Os grupos evangélicos têm uma gravura, do caminho estreito e do caminho largo, que encaminha o crente, respectivamente, ao céu e ao inferno. Numa das suas versões há um trem no fogo eterno. O trem foi, na Inglaterra moralista do século XIX, um instrumento da besta, pois transportava pessoas de um local para outro. Elas voltavam com novos conhecimentos, novas idéias, permitindo-lhes contestar as idéias dos lideres religiosos locais.
A idéia de autoridade esta ligada a uma instituição. A Igreja, a Prefeitura, etc. O Prefeito, o padre, o pastor, são autoridades institucionais, o tipo mais comum e são quem mais sentem a difusão de informação. Existem outros: a autoridade pelo saber (meritocracia), a autoridade de prestígio social, e vários outros tipos.. Se o detentor de uma autoridade institucional não tiver prestígio, saber, etc., terá uma autoridade vazia. Este é o motivo de os governos autoritários não gostarem da imprensa.

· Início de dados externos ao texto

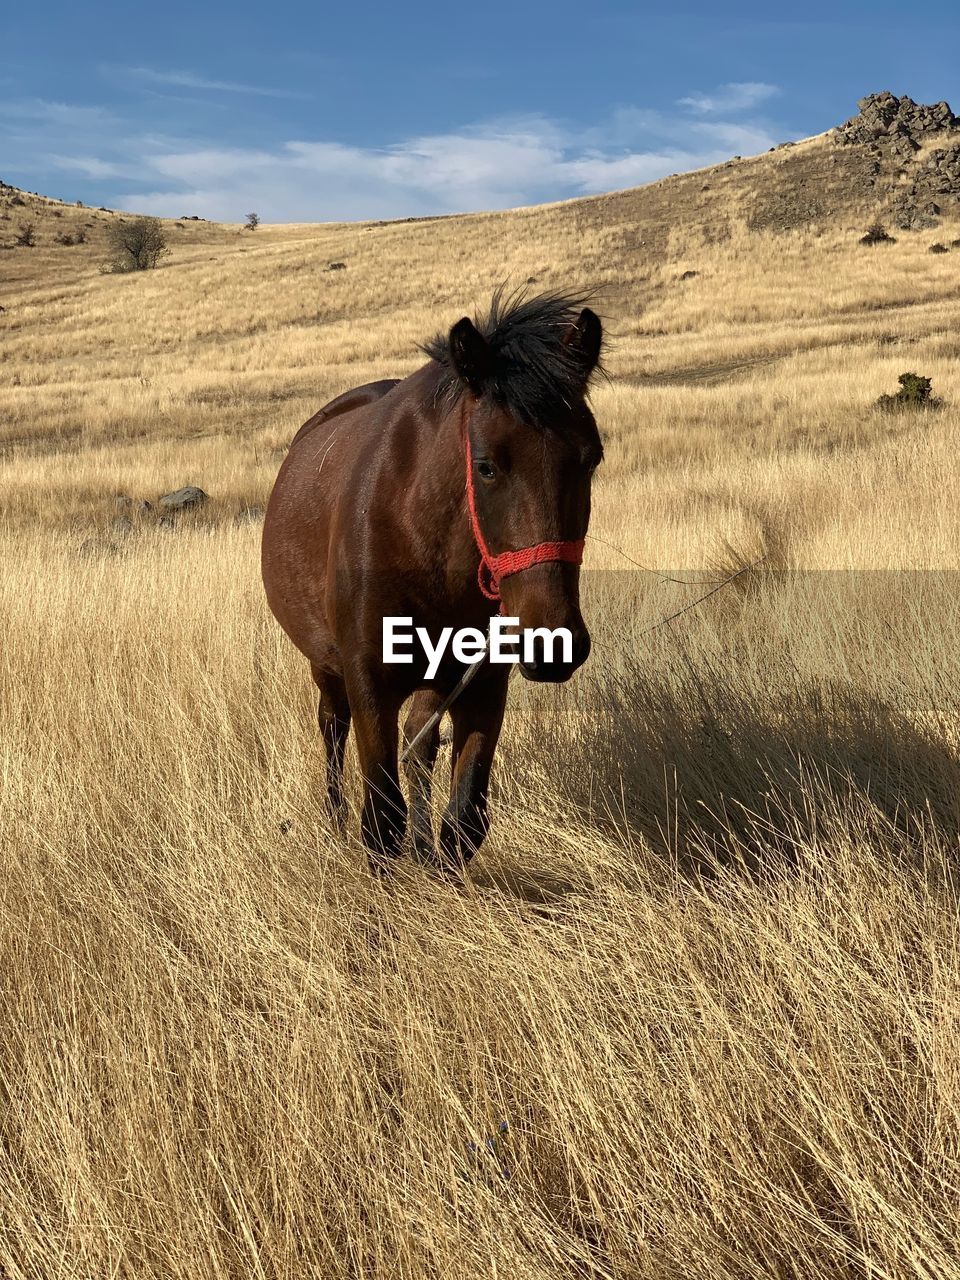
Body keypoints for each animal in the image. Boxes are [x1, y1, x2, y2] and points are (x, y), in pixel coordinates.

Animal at [261, 290, 604, 875]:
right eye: (486, 465)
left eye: (591, 459)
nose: (552, 644)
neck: (421, 537)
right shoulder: (369, 682)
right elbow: (381, 821)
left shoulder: (484, 682)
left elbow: (464, 820)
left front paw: (437, 870)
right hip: (326, 668)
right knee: (332, 728)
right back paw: (333, 820)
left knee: (419, 744)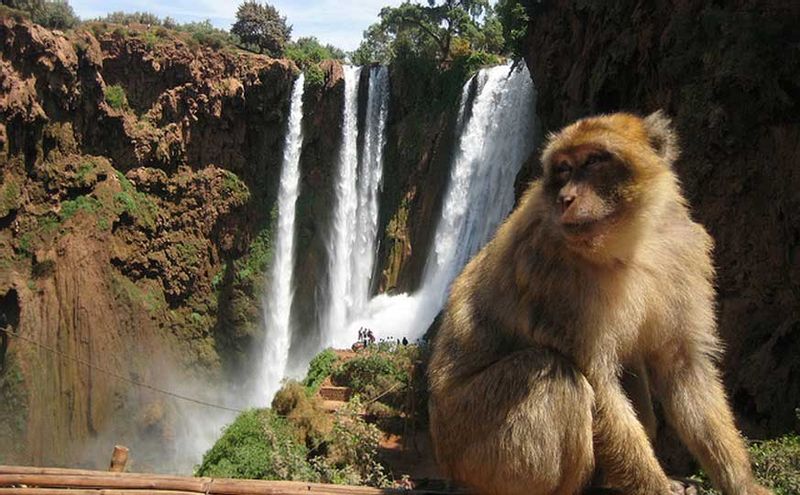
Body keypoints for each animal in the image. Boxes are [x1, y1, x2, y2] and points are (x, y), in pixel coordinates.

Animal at [428, 111, 772, 495]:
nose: (565, 197)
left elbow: (683, 366)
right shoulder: (552, 275)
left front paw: (743, 483)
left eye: (593, 161)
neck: (627, 244)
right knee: (553, 373)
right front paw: (654, 487)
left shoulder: (682, 252)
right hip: (473, 444)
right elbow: (599, 380)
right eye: (564, 168)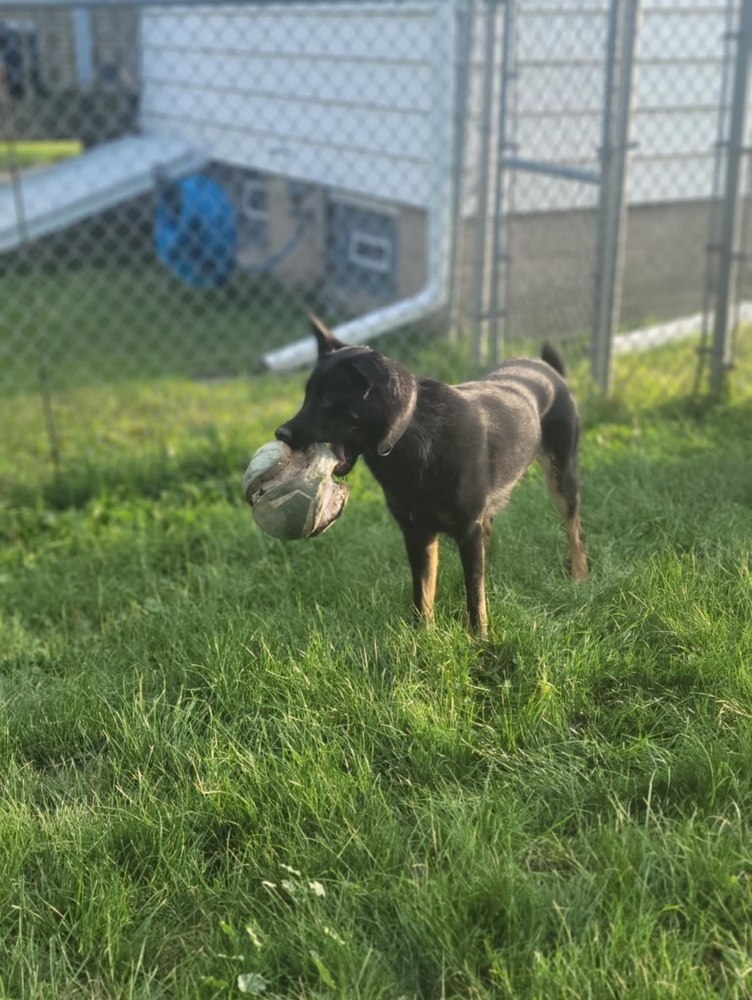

O segredo é uma forma de poder. O chefe religioso, o chefe político. Observei, numa pesquisa que realizei entre grupos pentecostais na Baixada do Ribeira, um pastor que proibia aos seus seguidores de assistir qualquer programa de televisão. A televisão é “um instrumento da besta”, dizia. Quando fui na sua casa encontrei a sua esposa e os seus filhos assistindo TV. Perguntei: você me falou, há pouco, que a TV era instrumento da besta? O seu aparelho, justificou, era para conhecer o mundo televisivo e assim orientar o seu povo. Ele se munia do segredo, do cerceamento à informação, para reforçar o seu poder.
O papel da imprensa, e deste jornal em Morretes, é o de informar e, portanto, construir uma memória e permitir a participação dos indivíduos na vida cultural, política, social. Em outras palavras, ao exercício a cidadania.
(*) – Publicado, originalmente, em Morretes Notícias, Edição nº 0, novembro de 2006.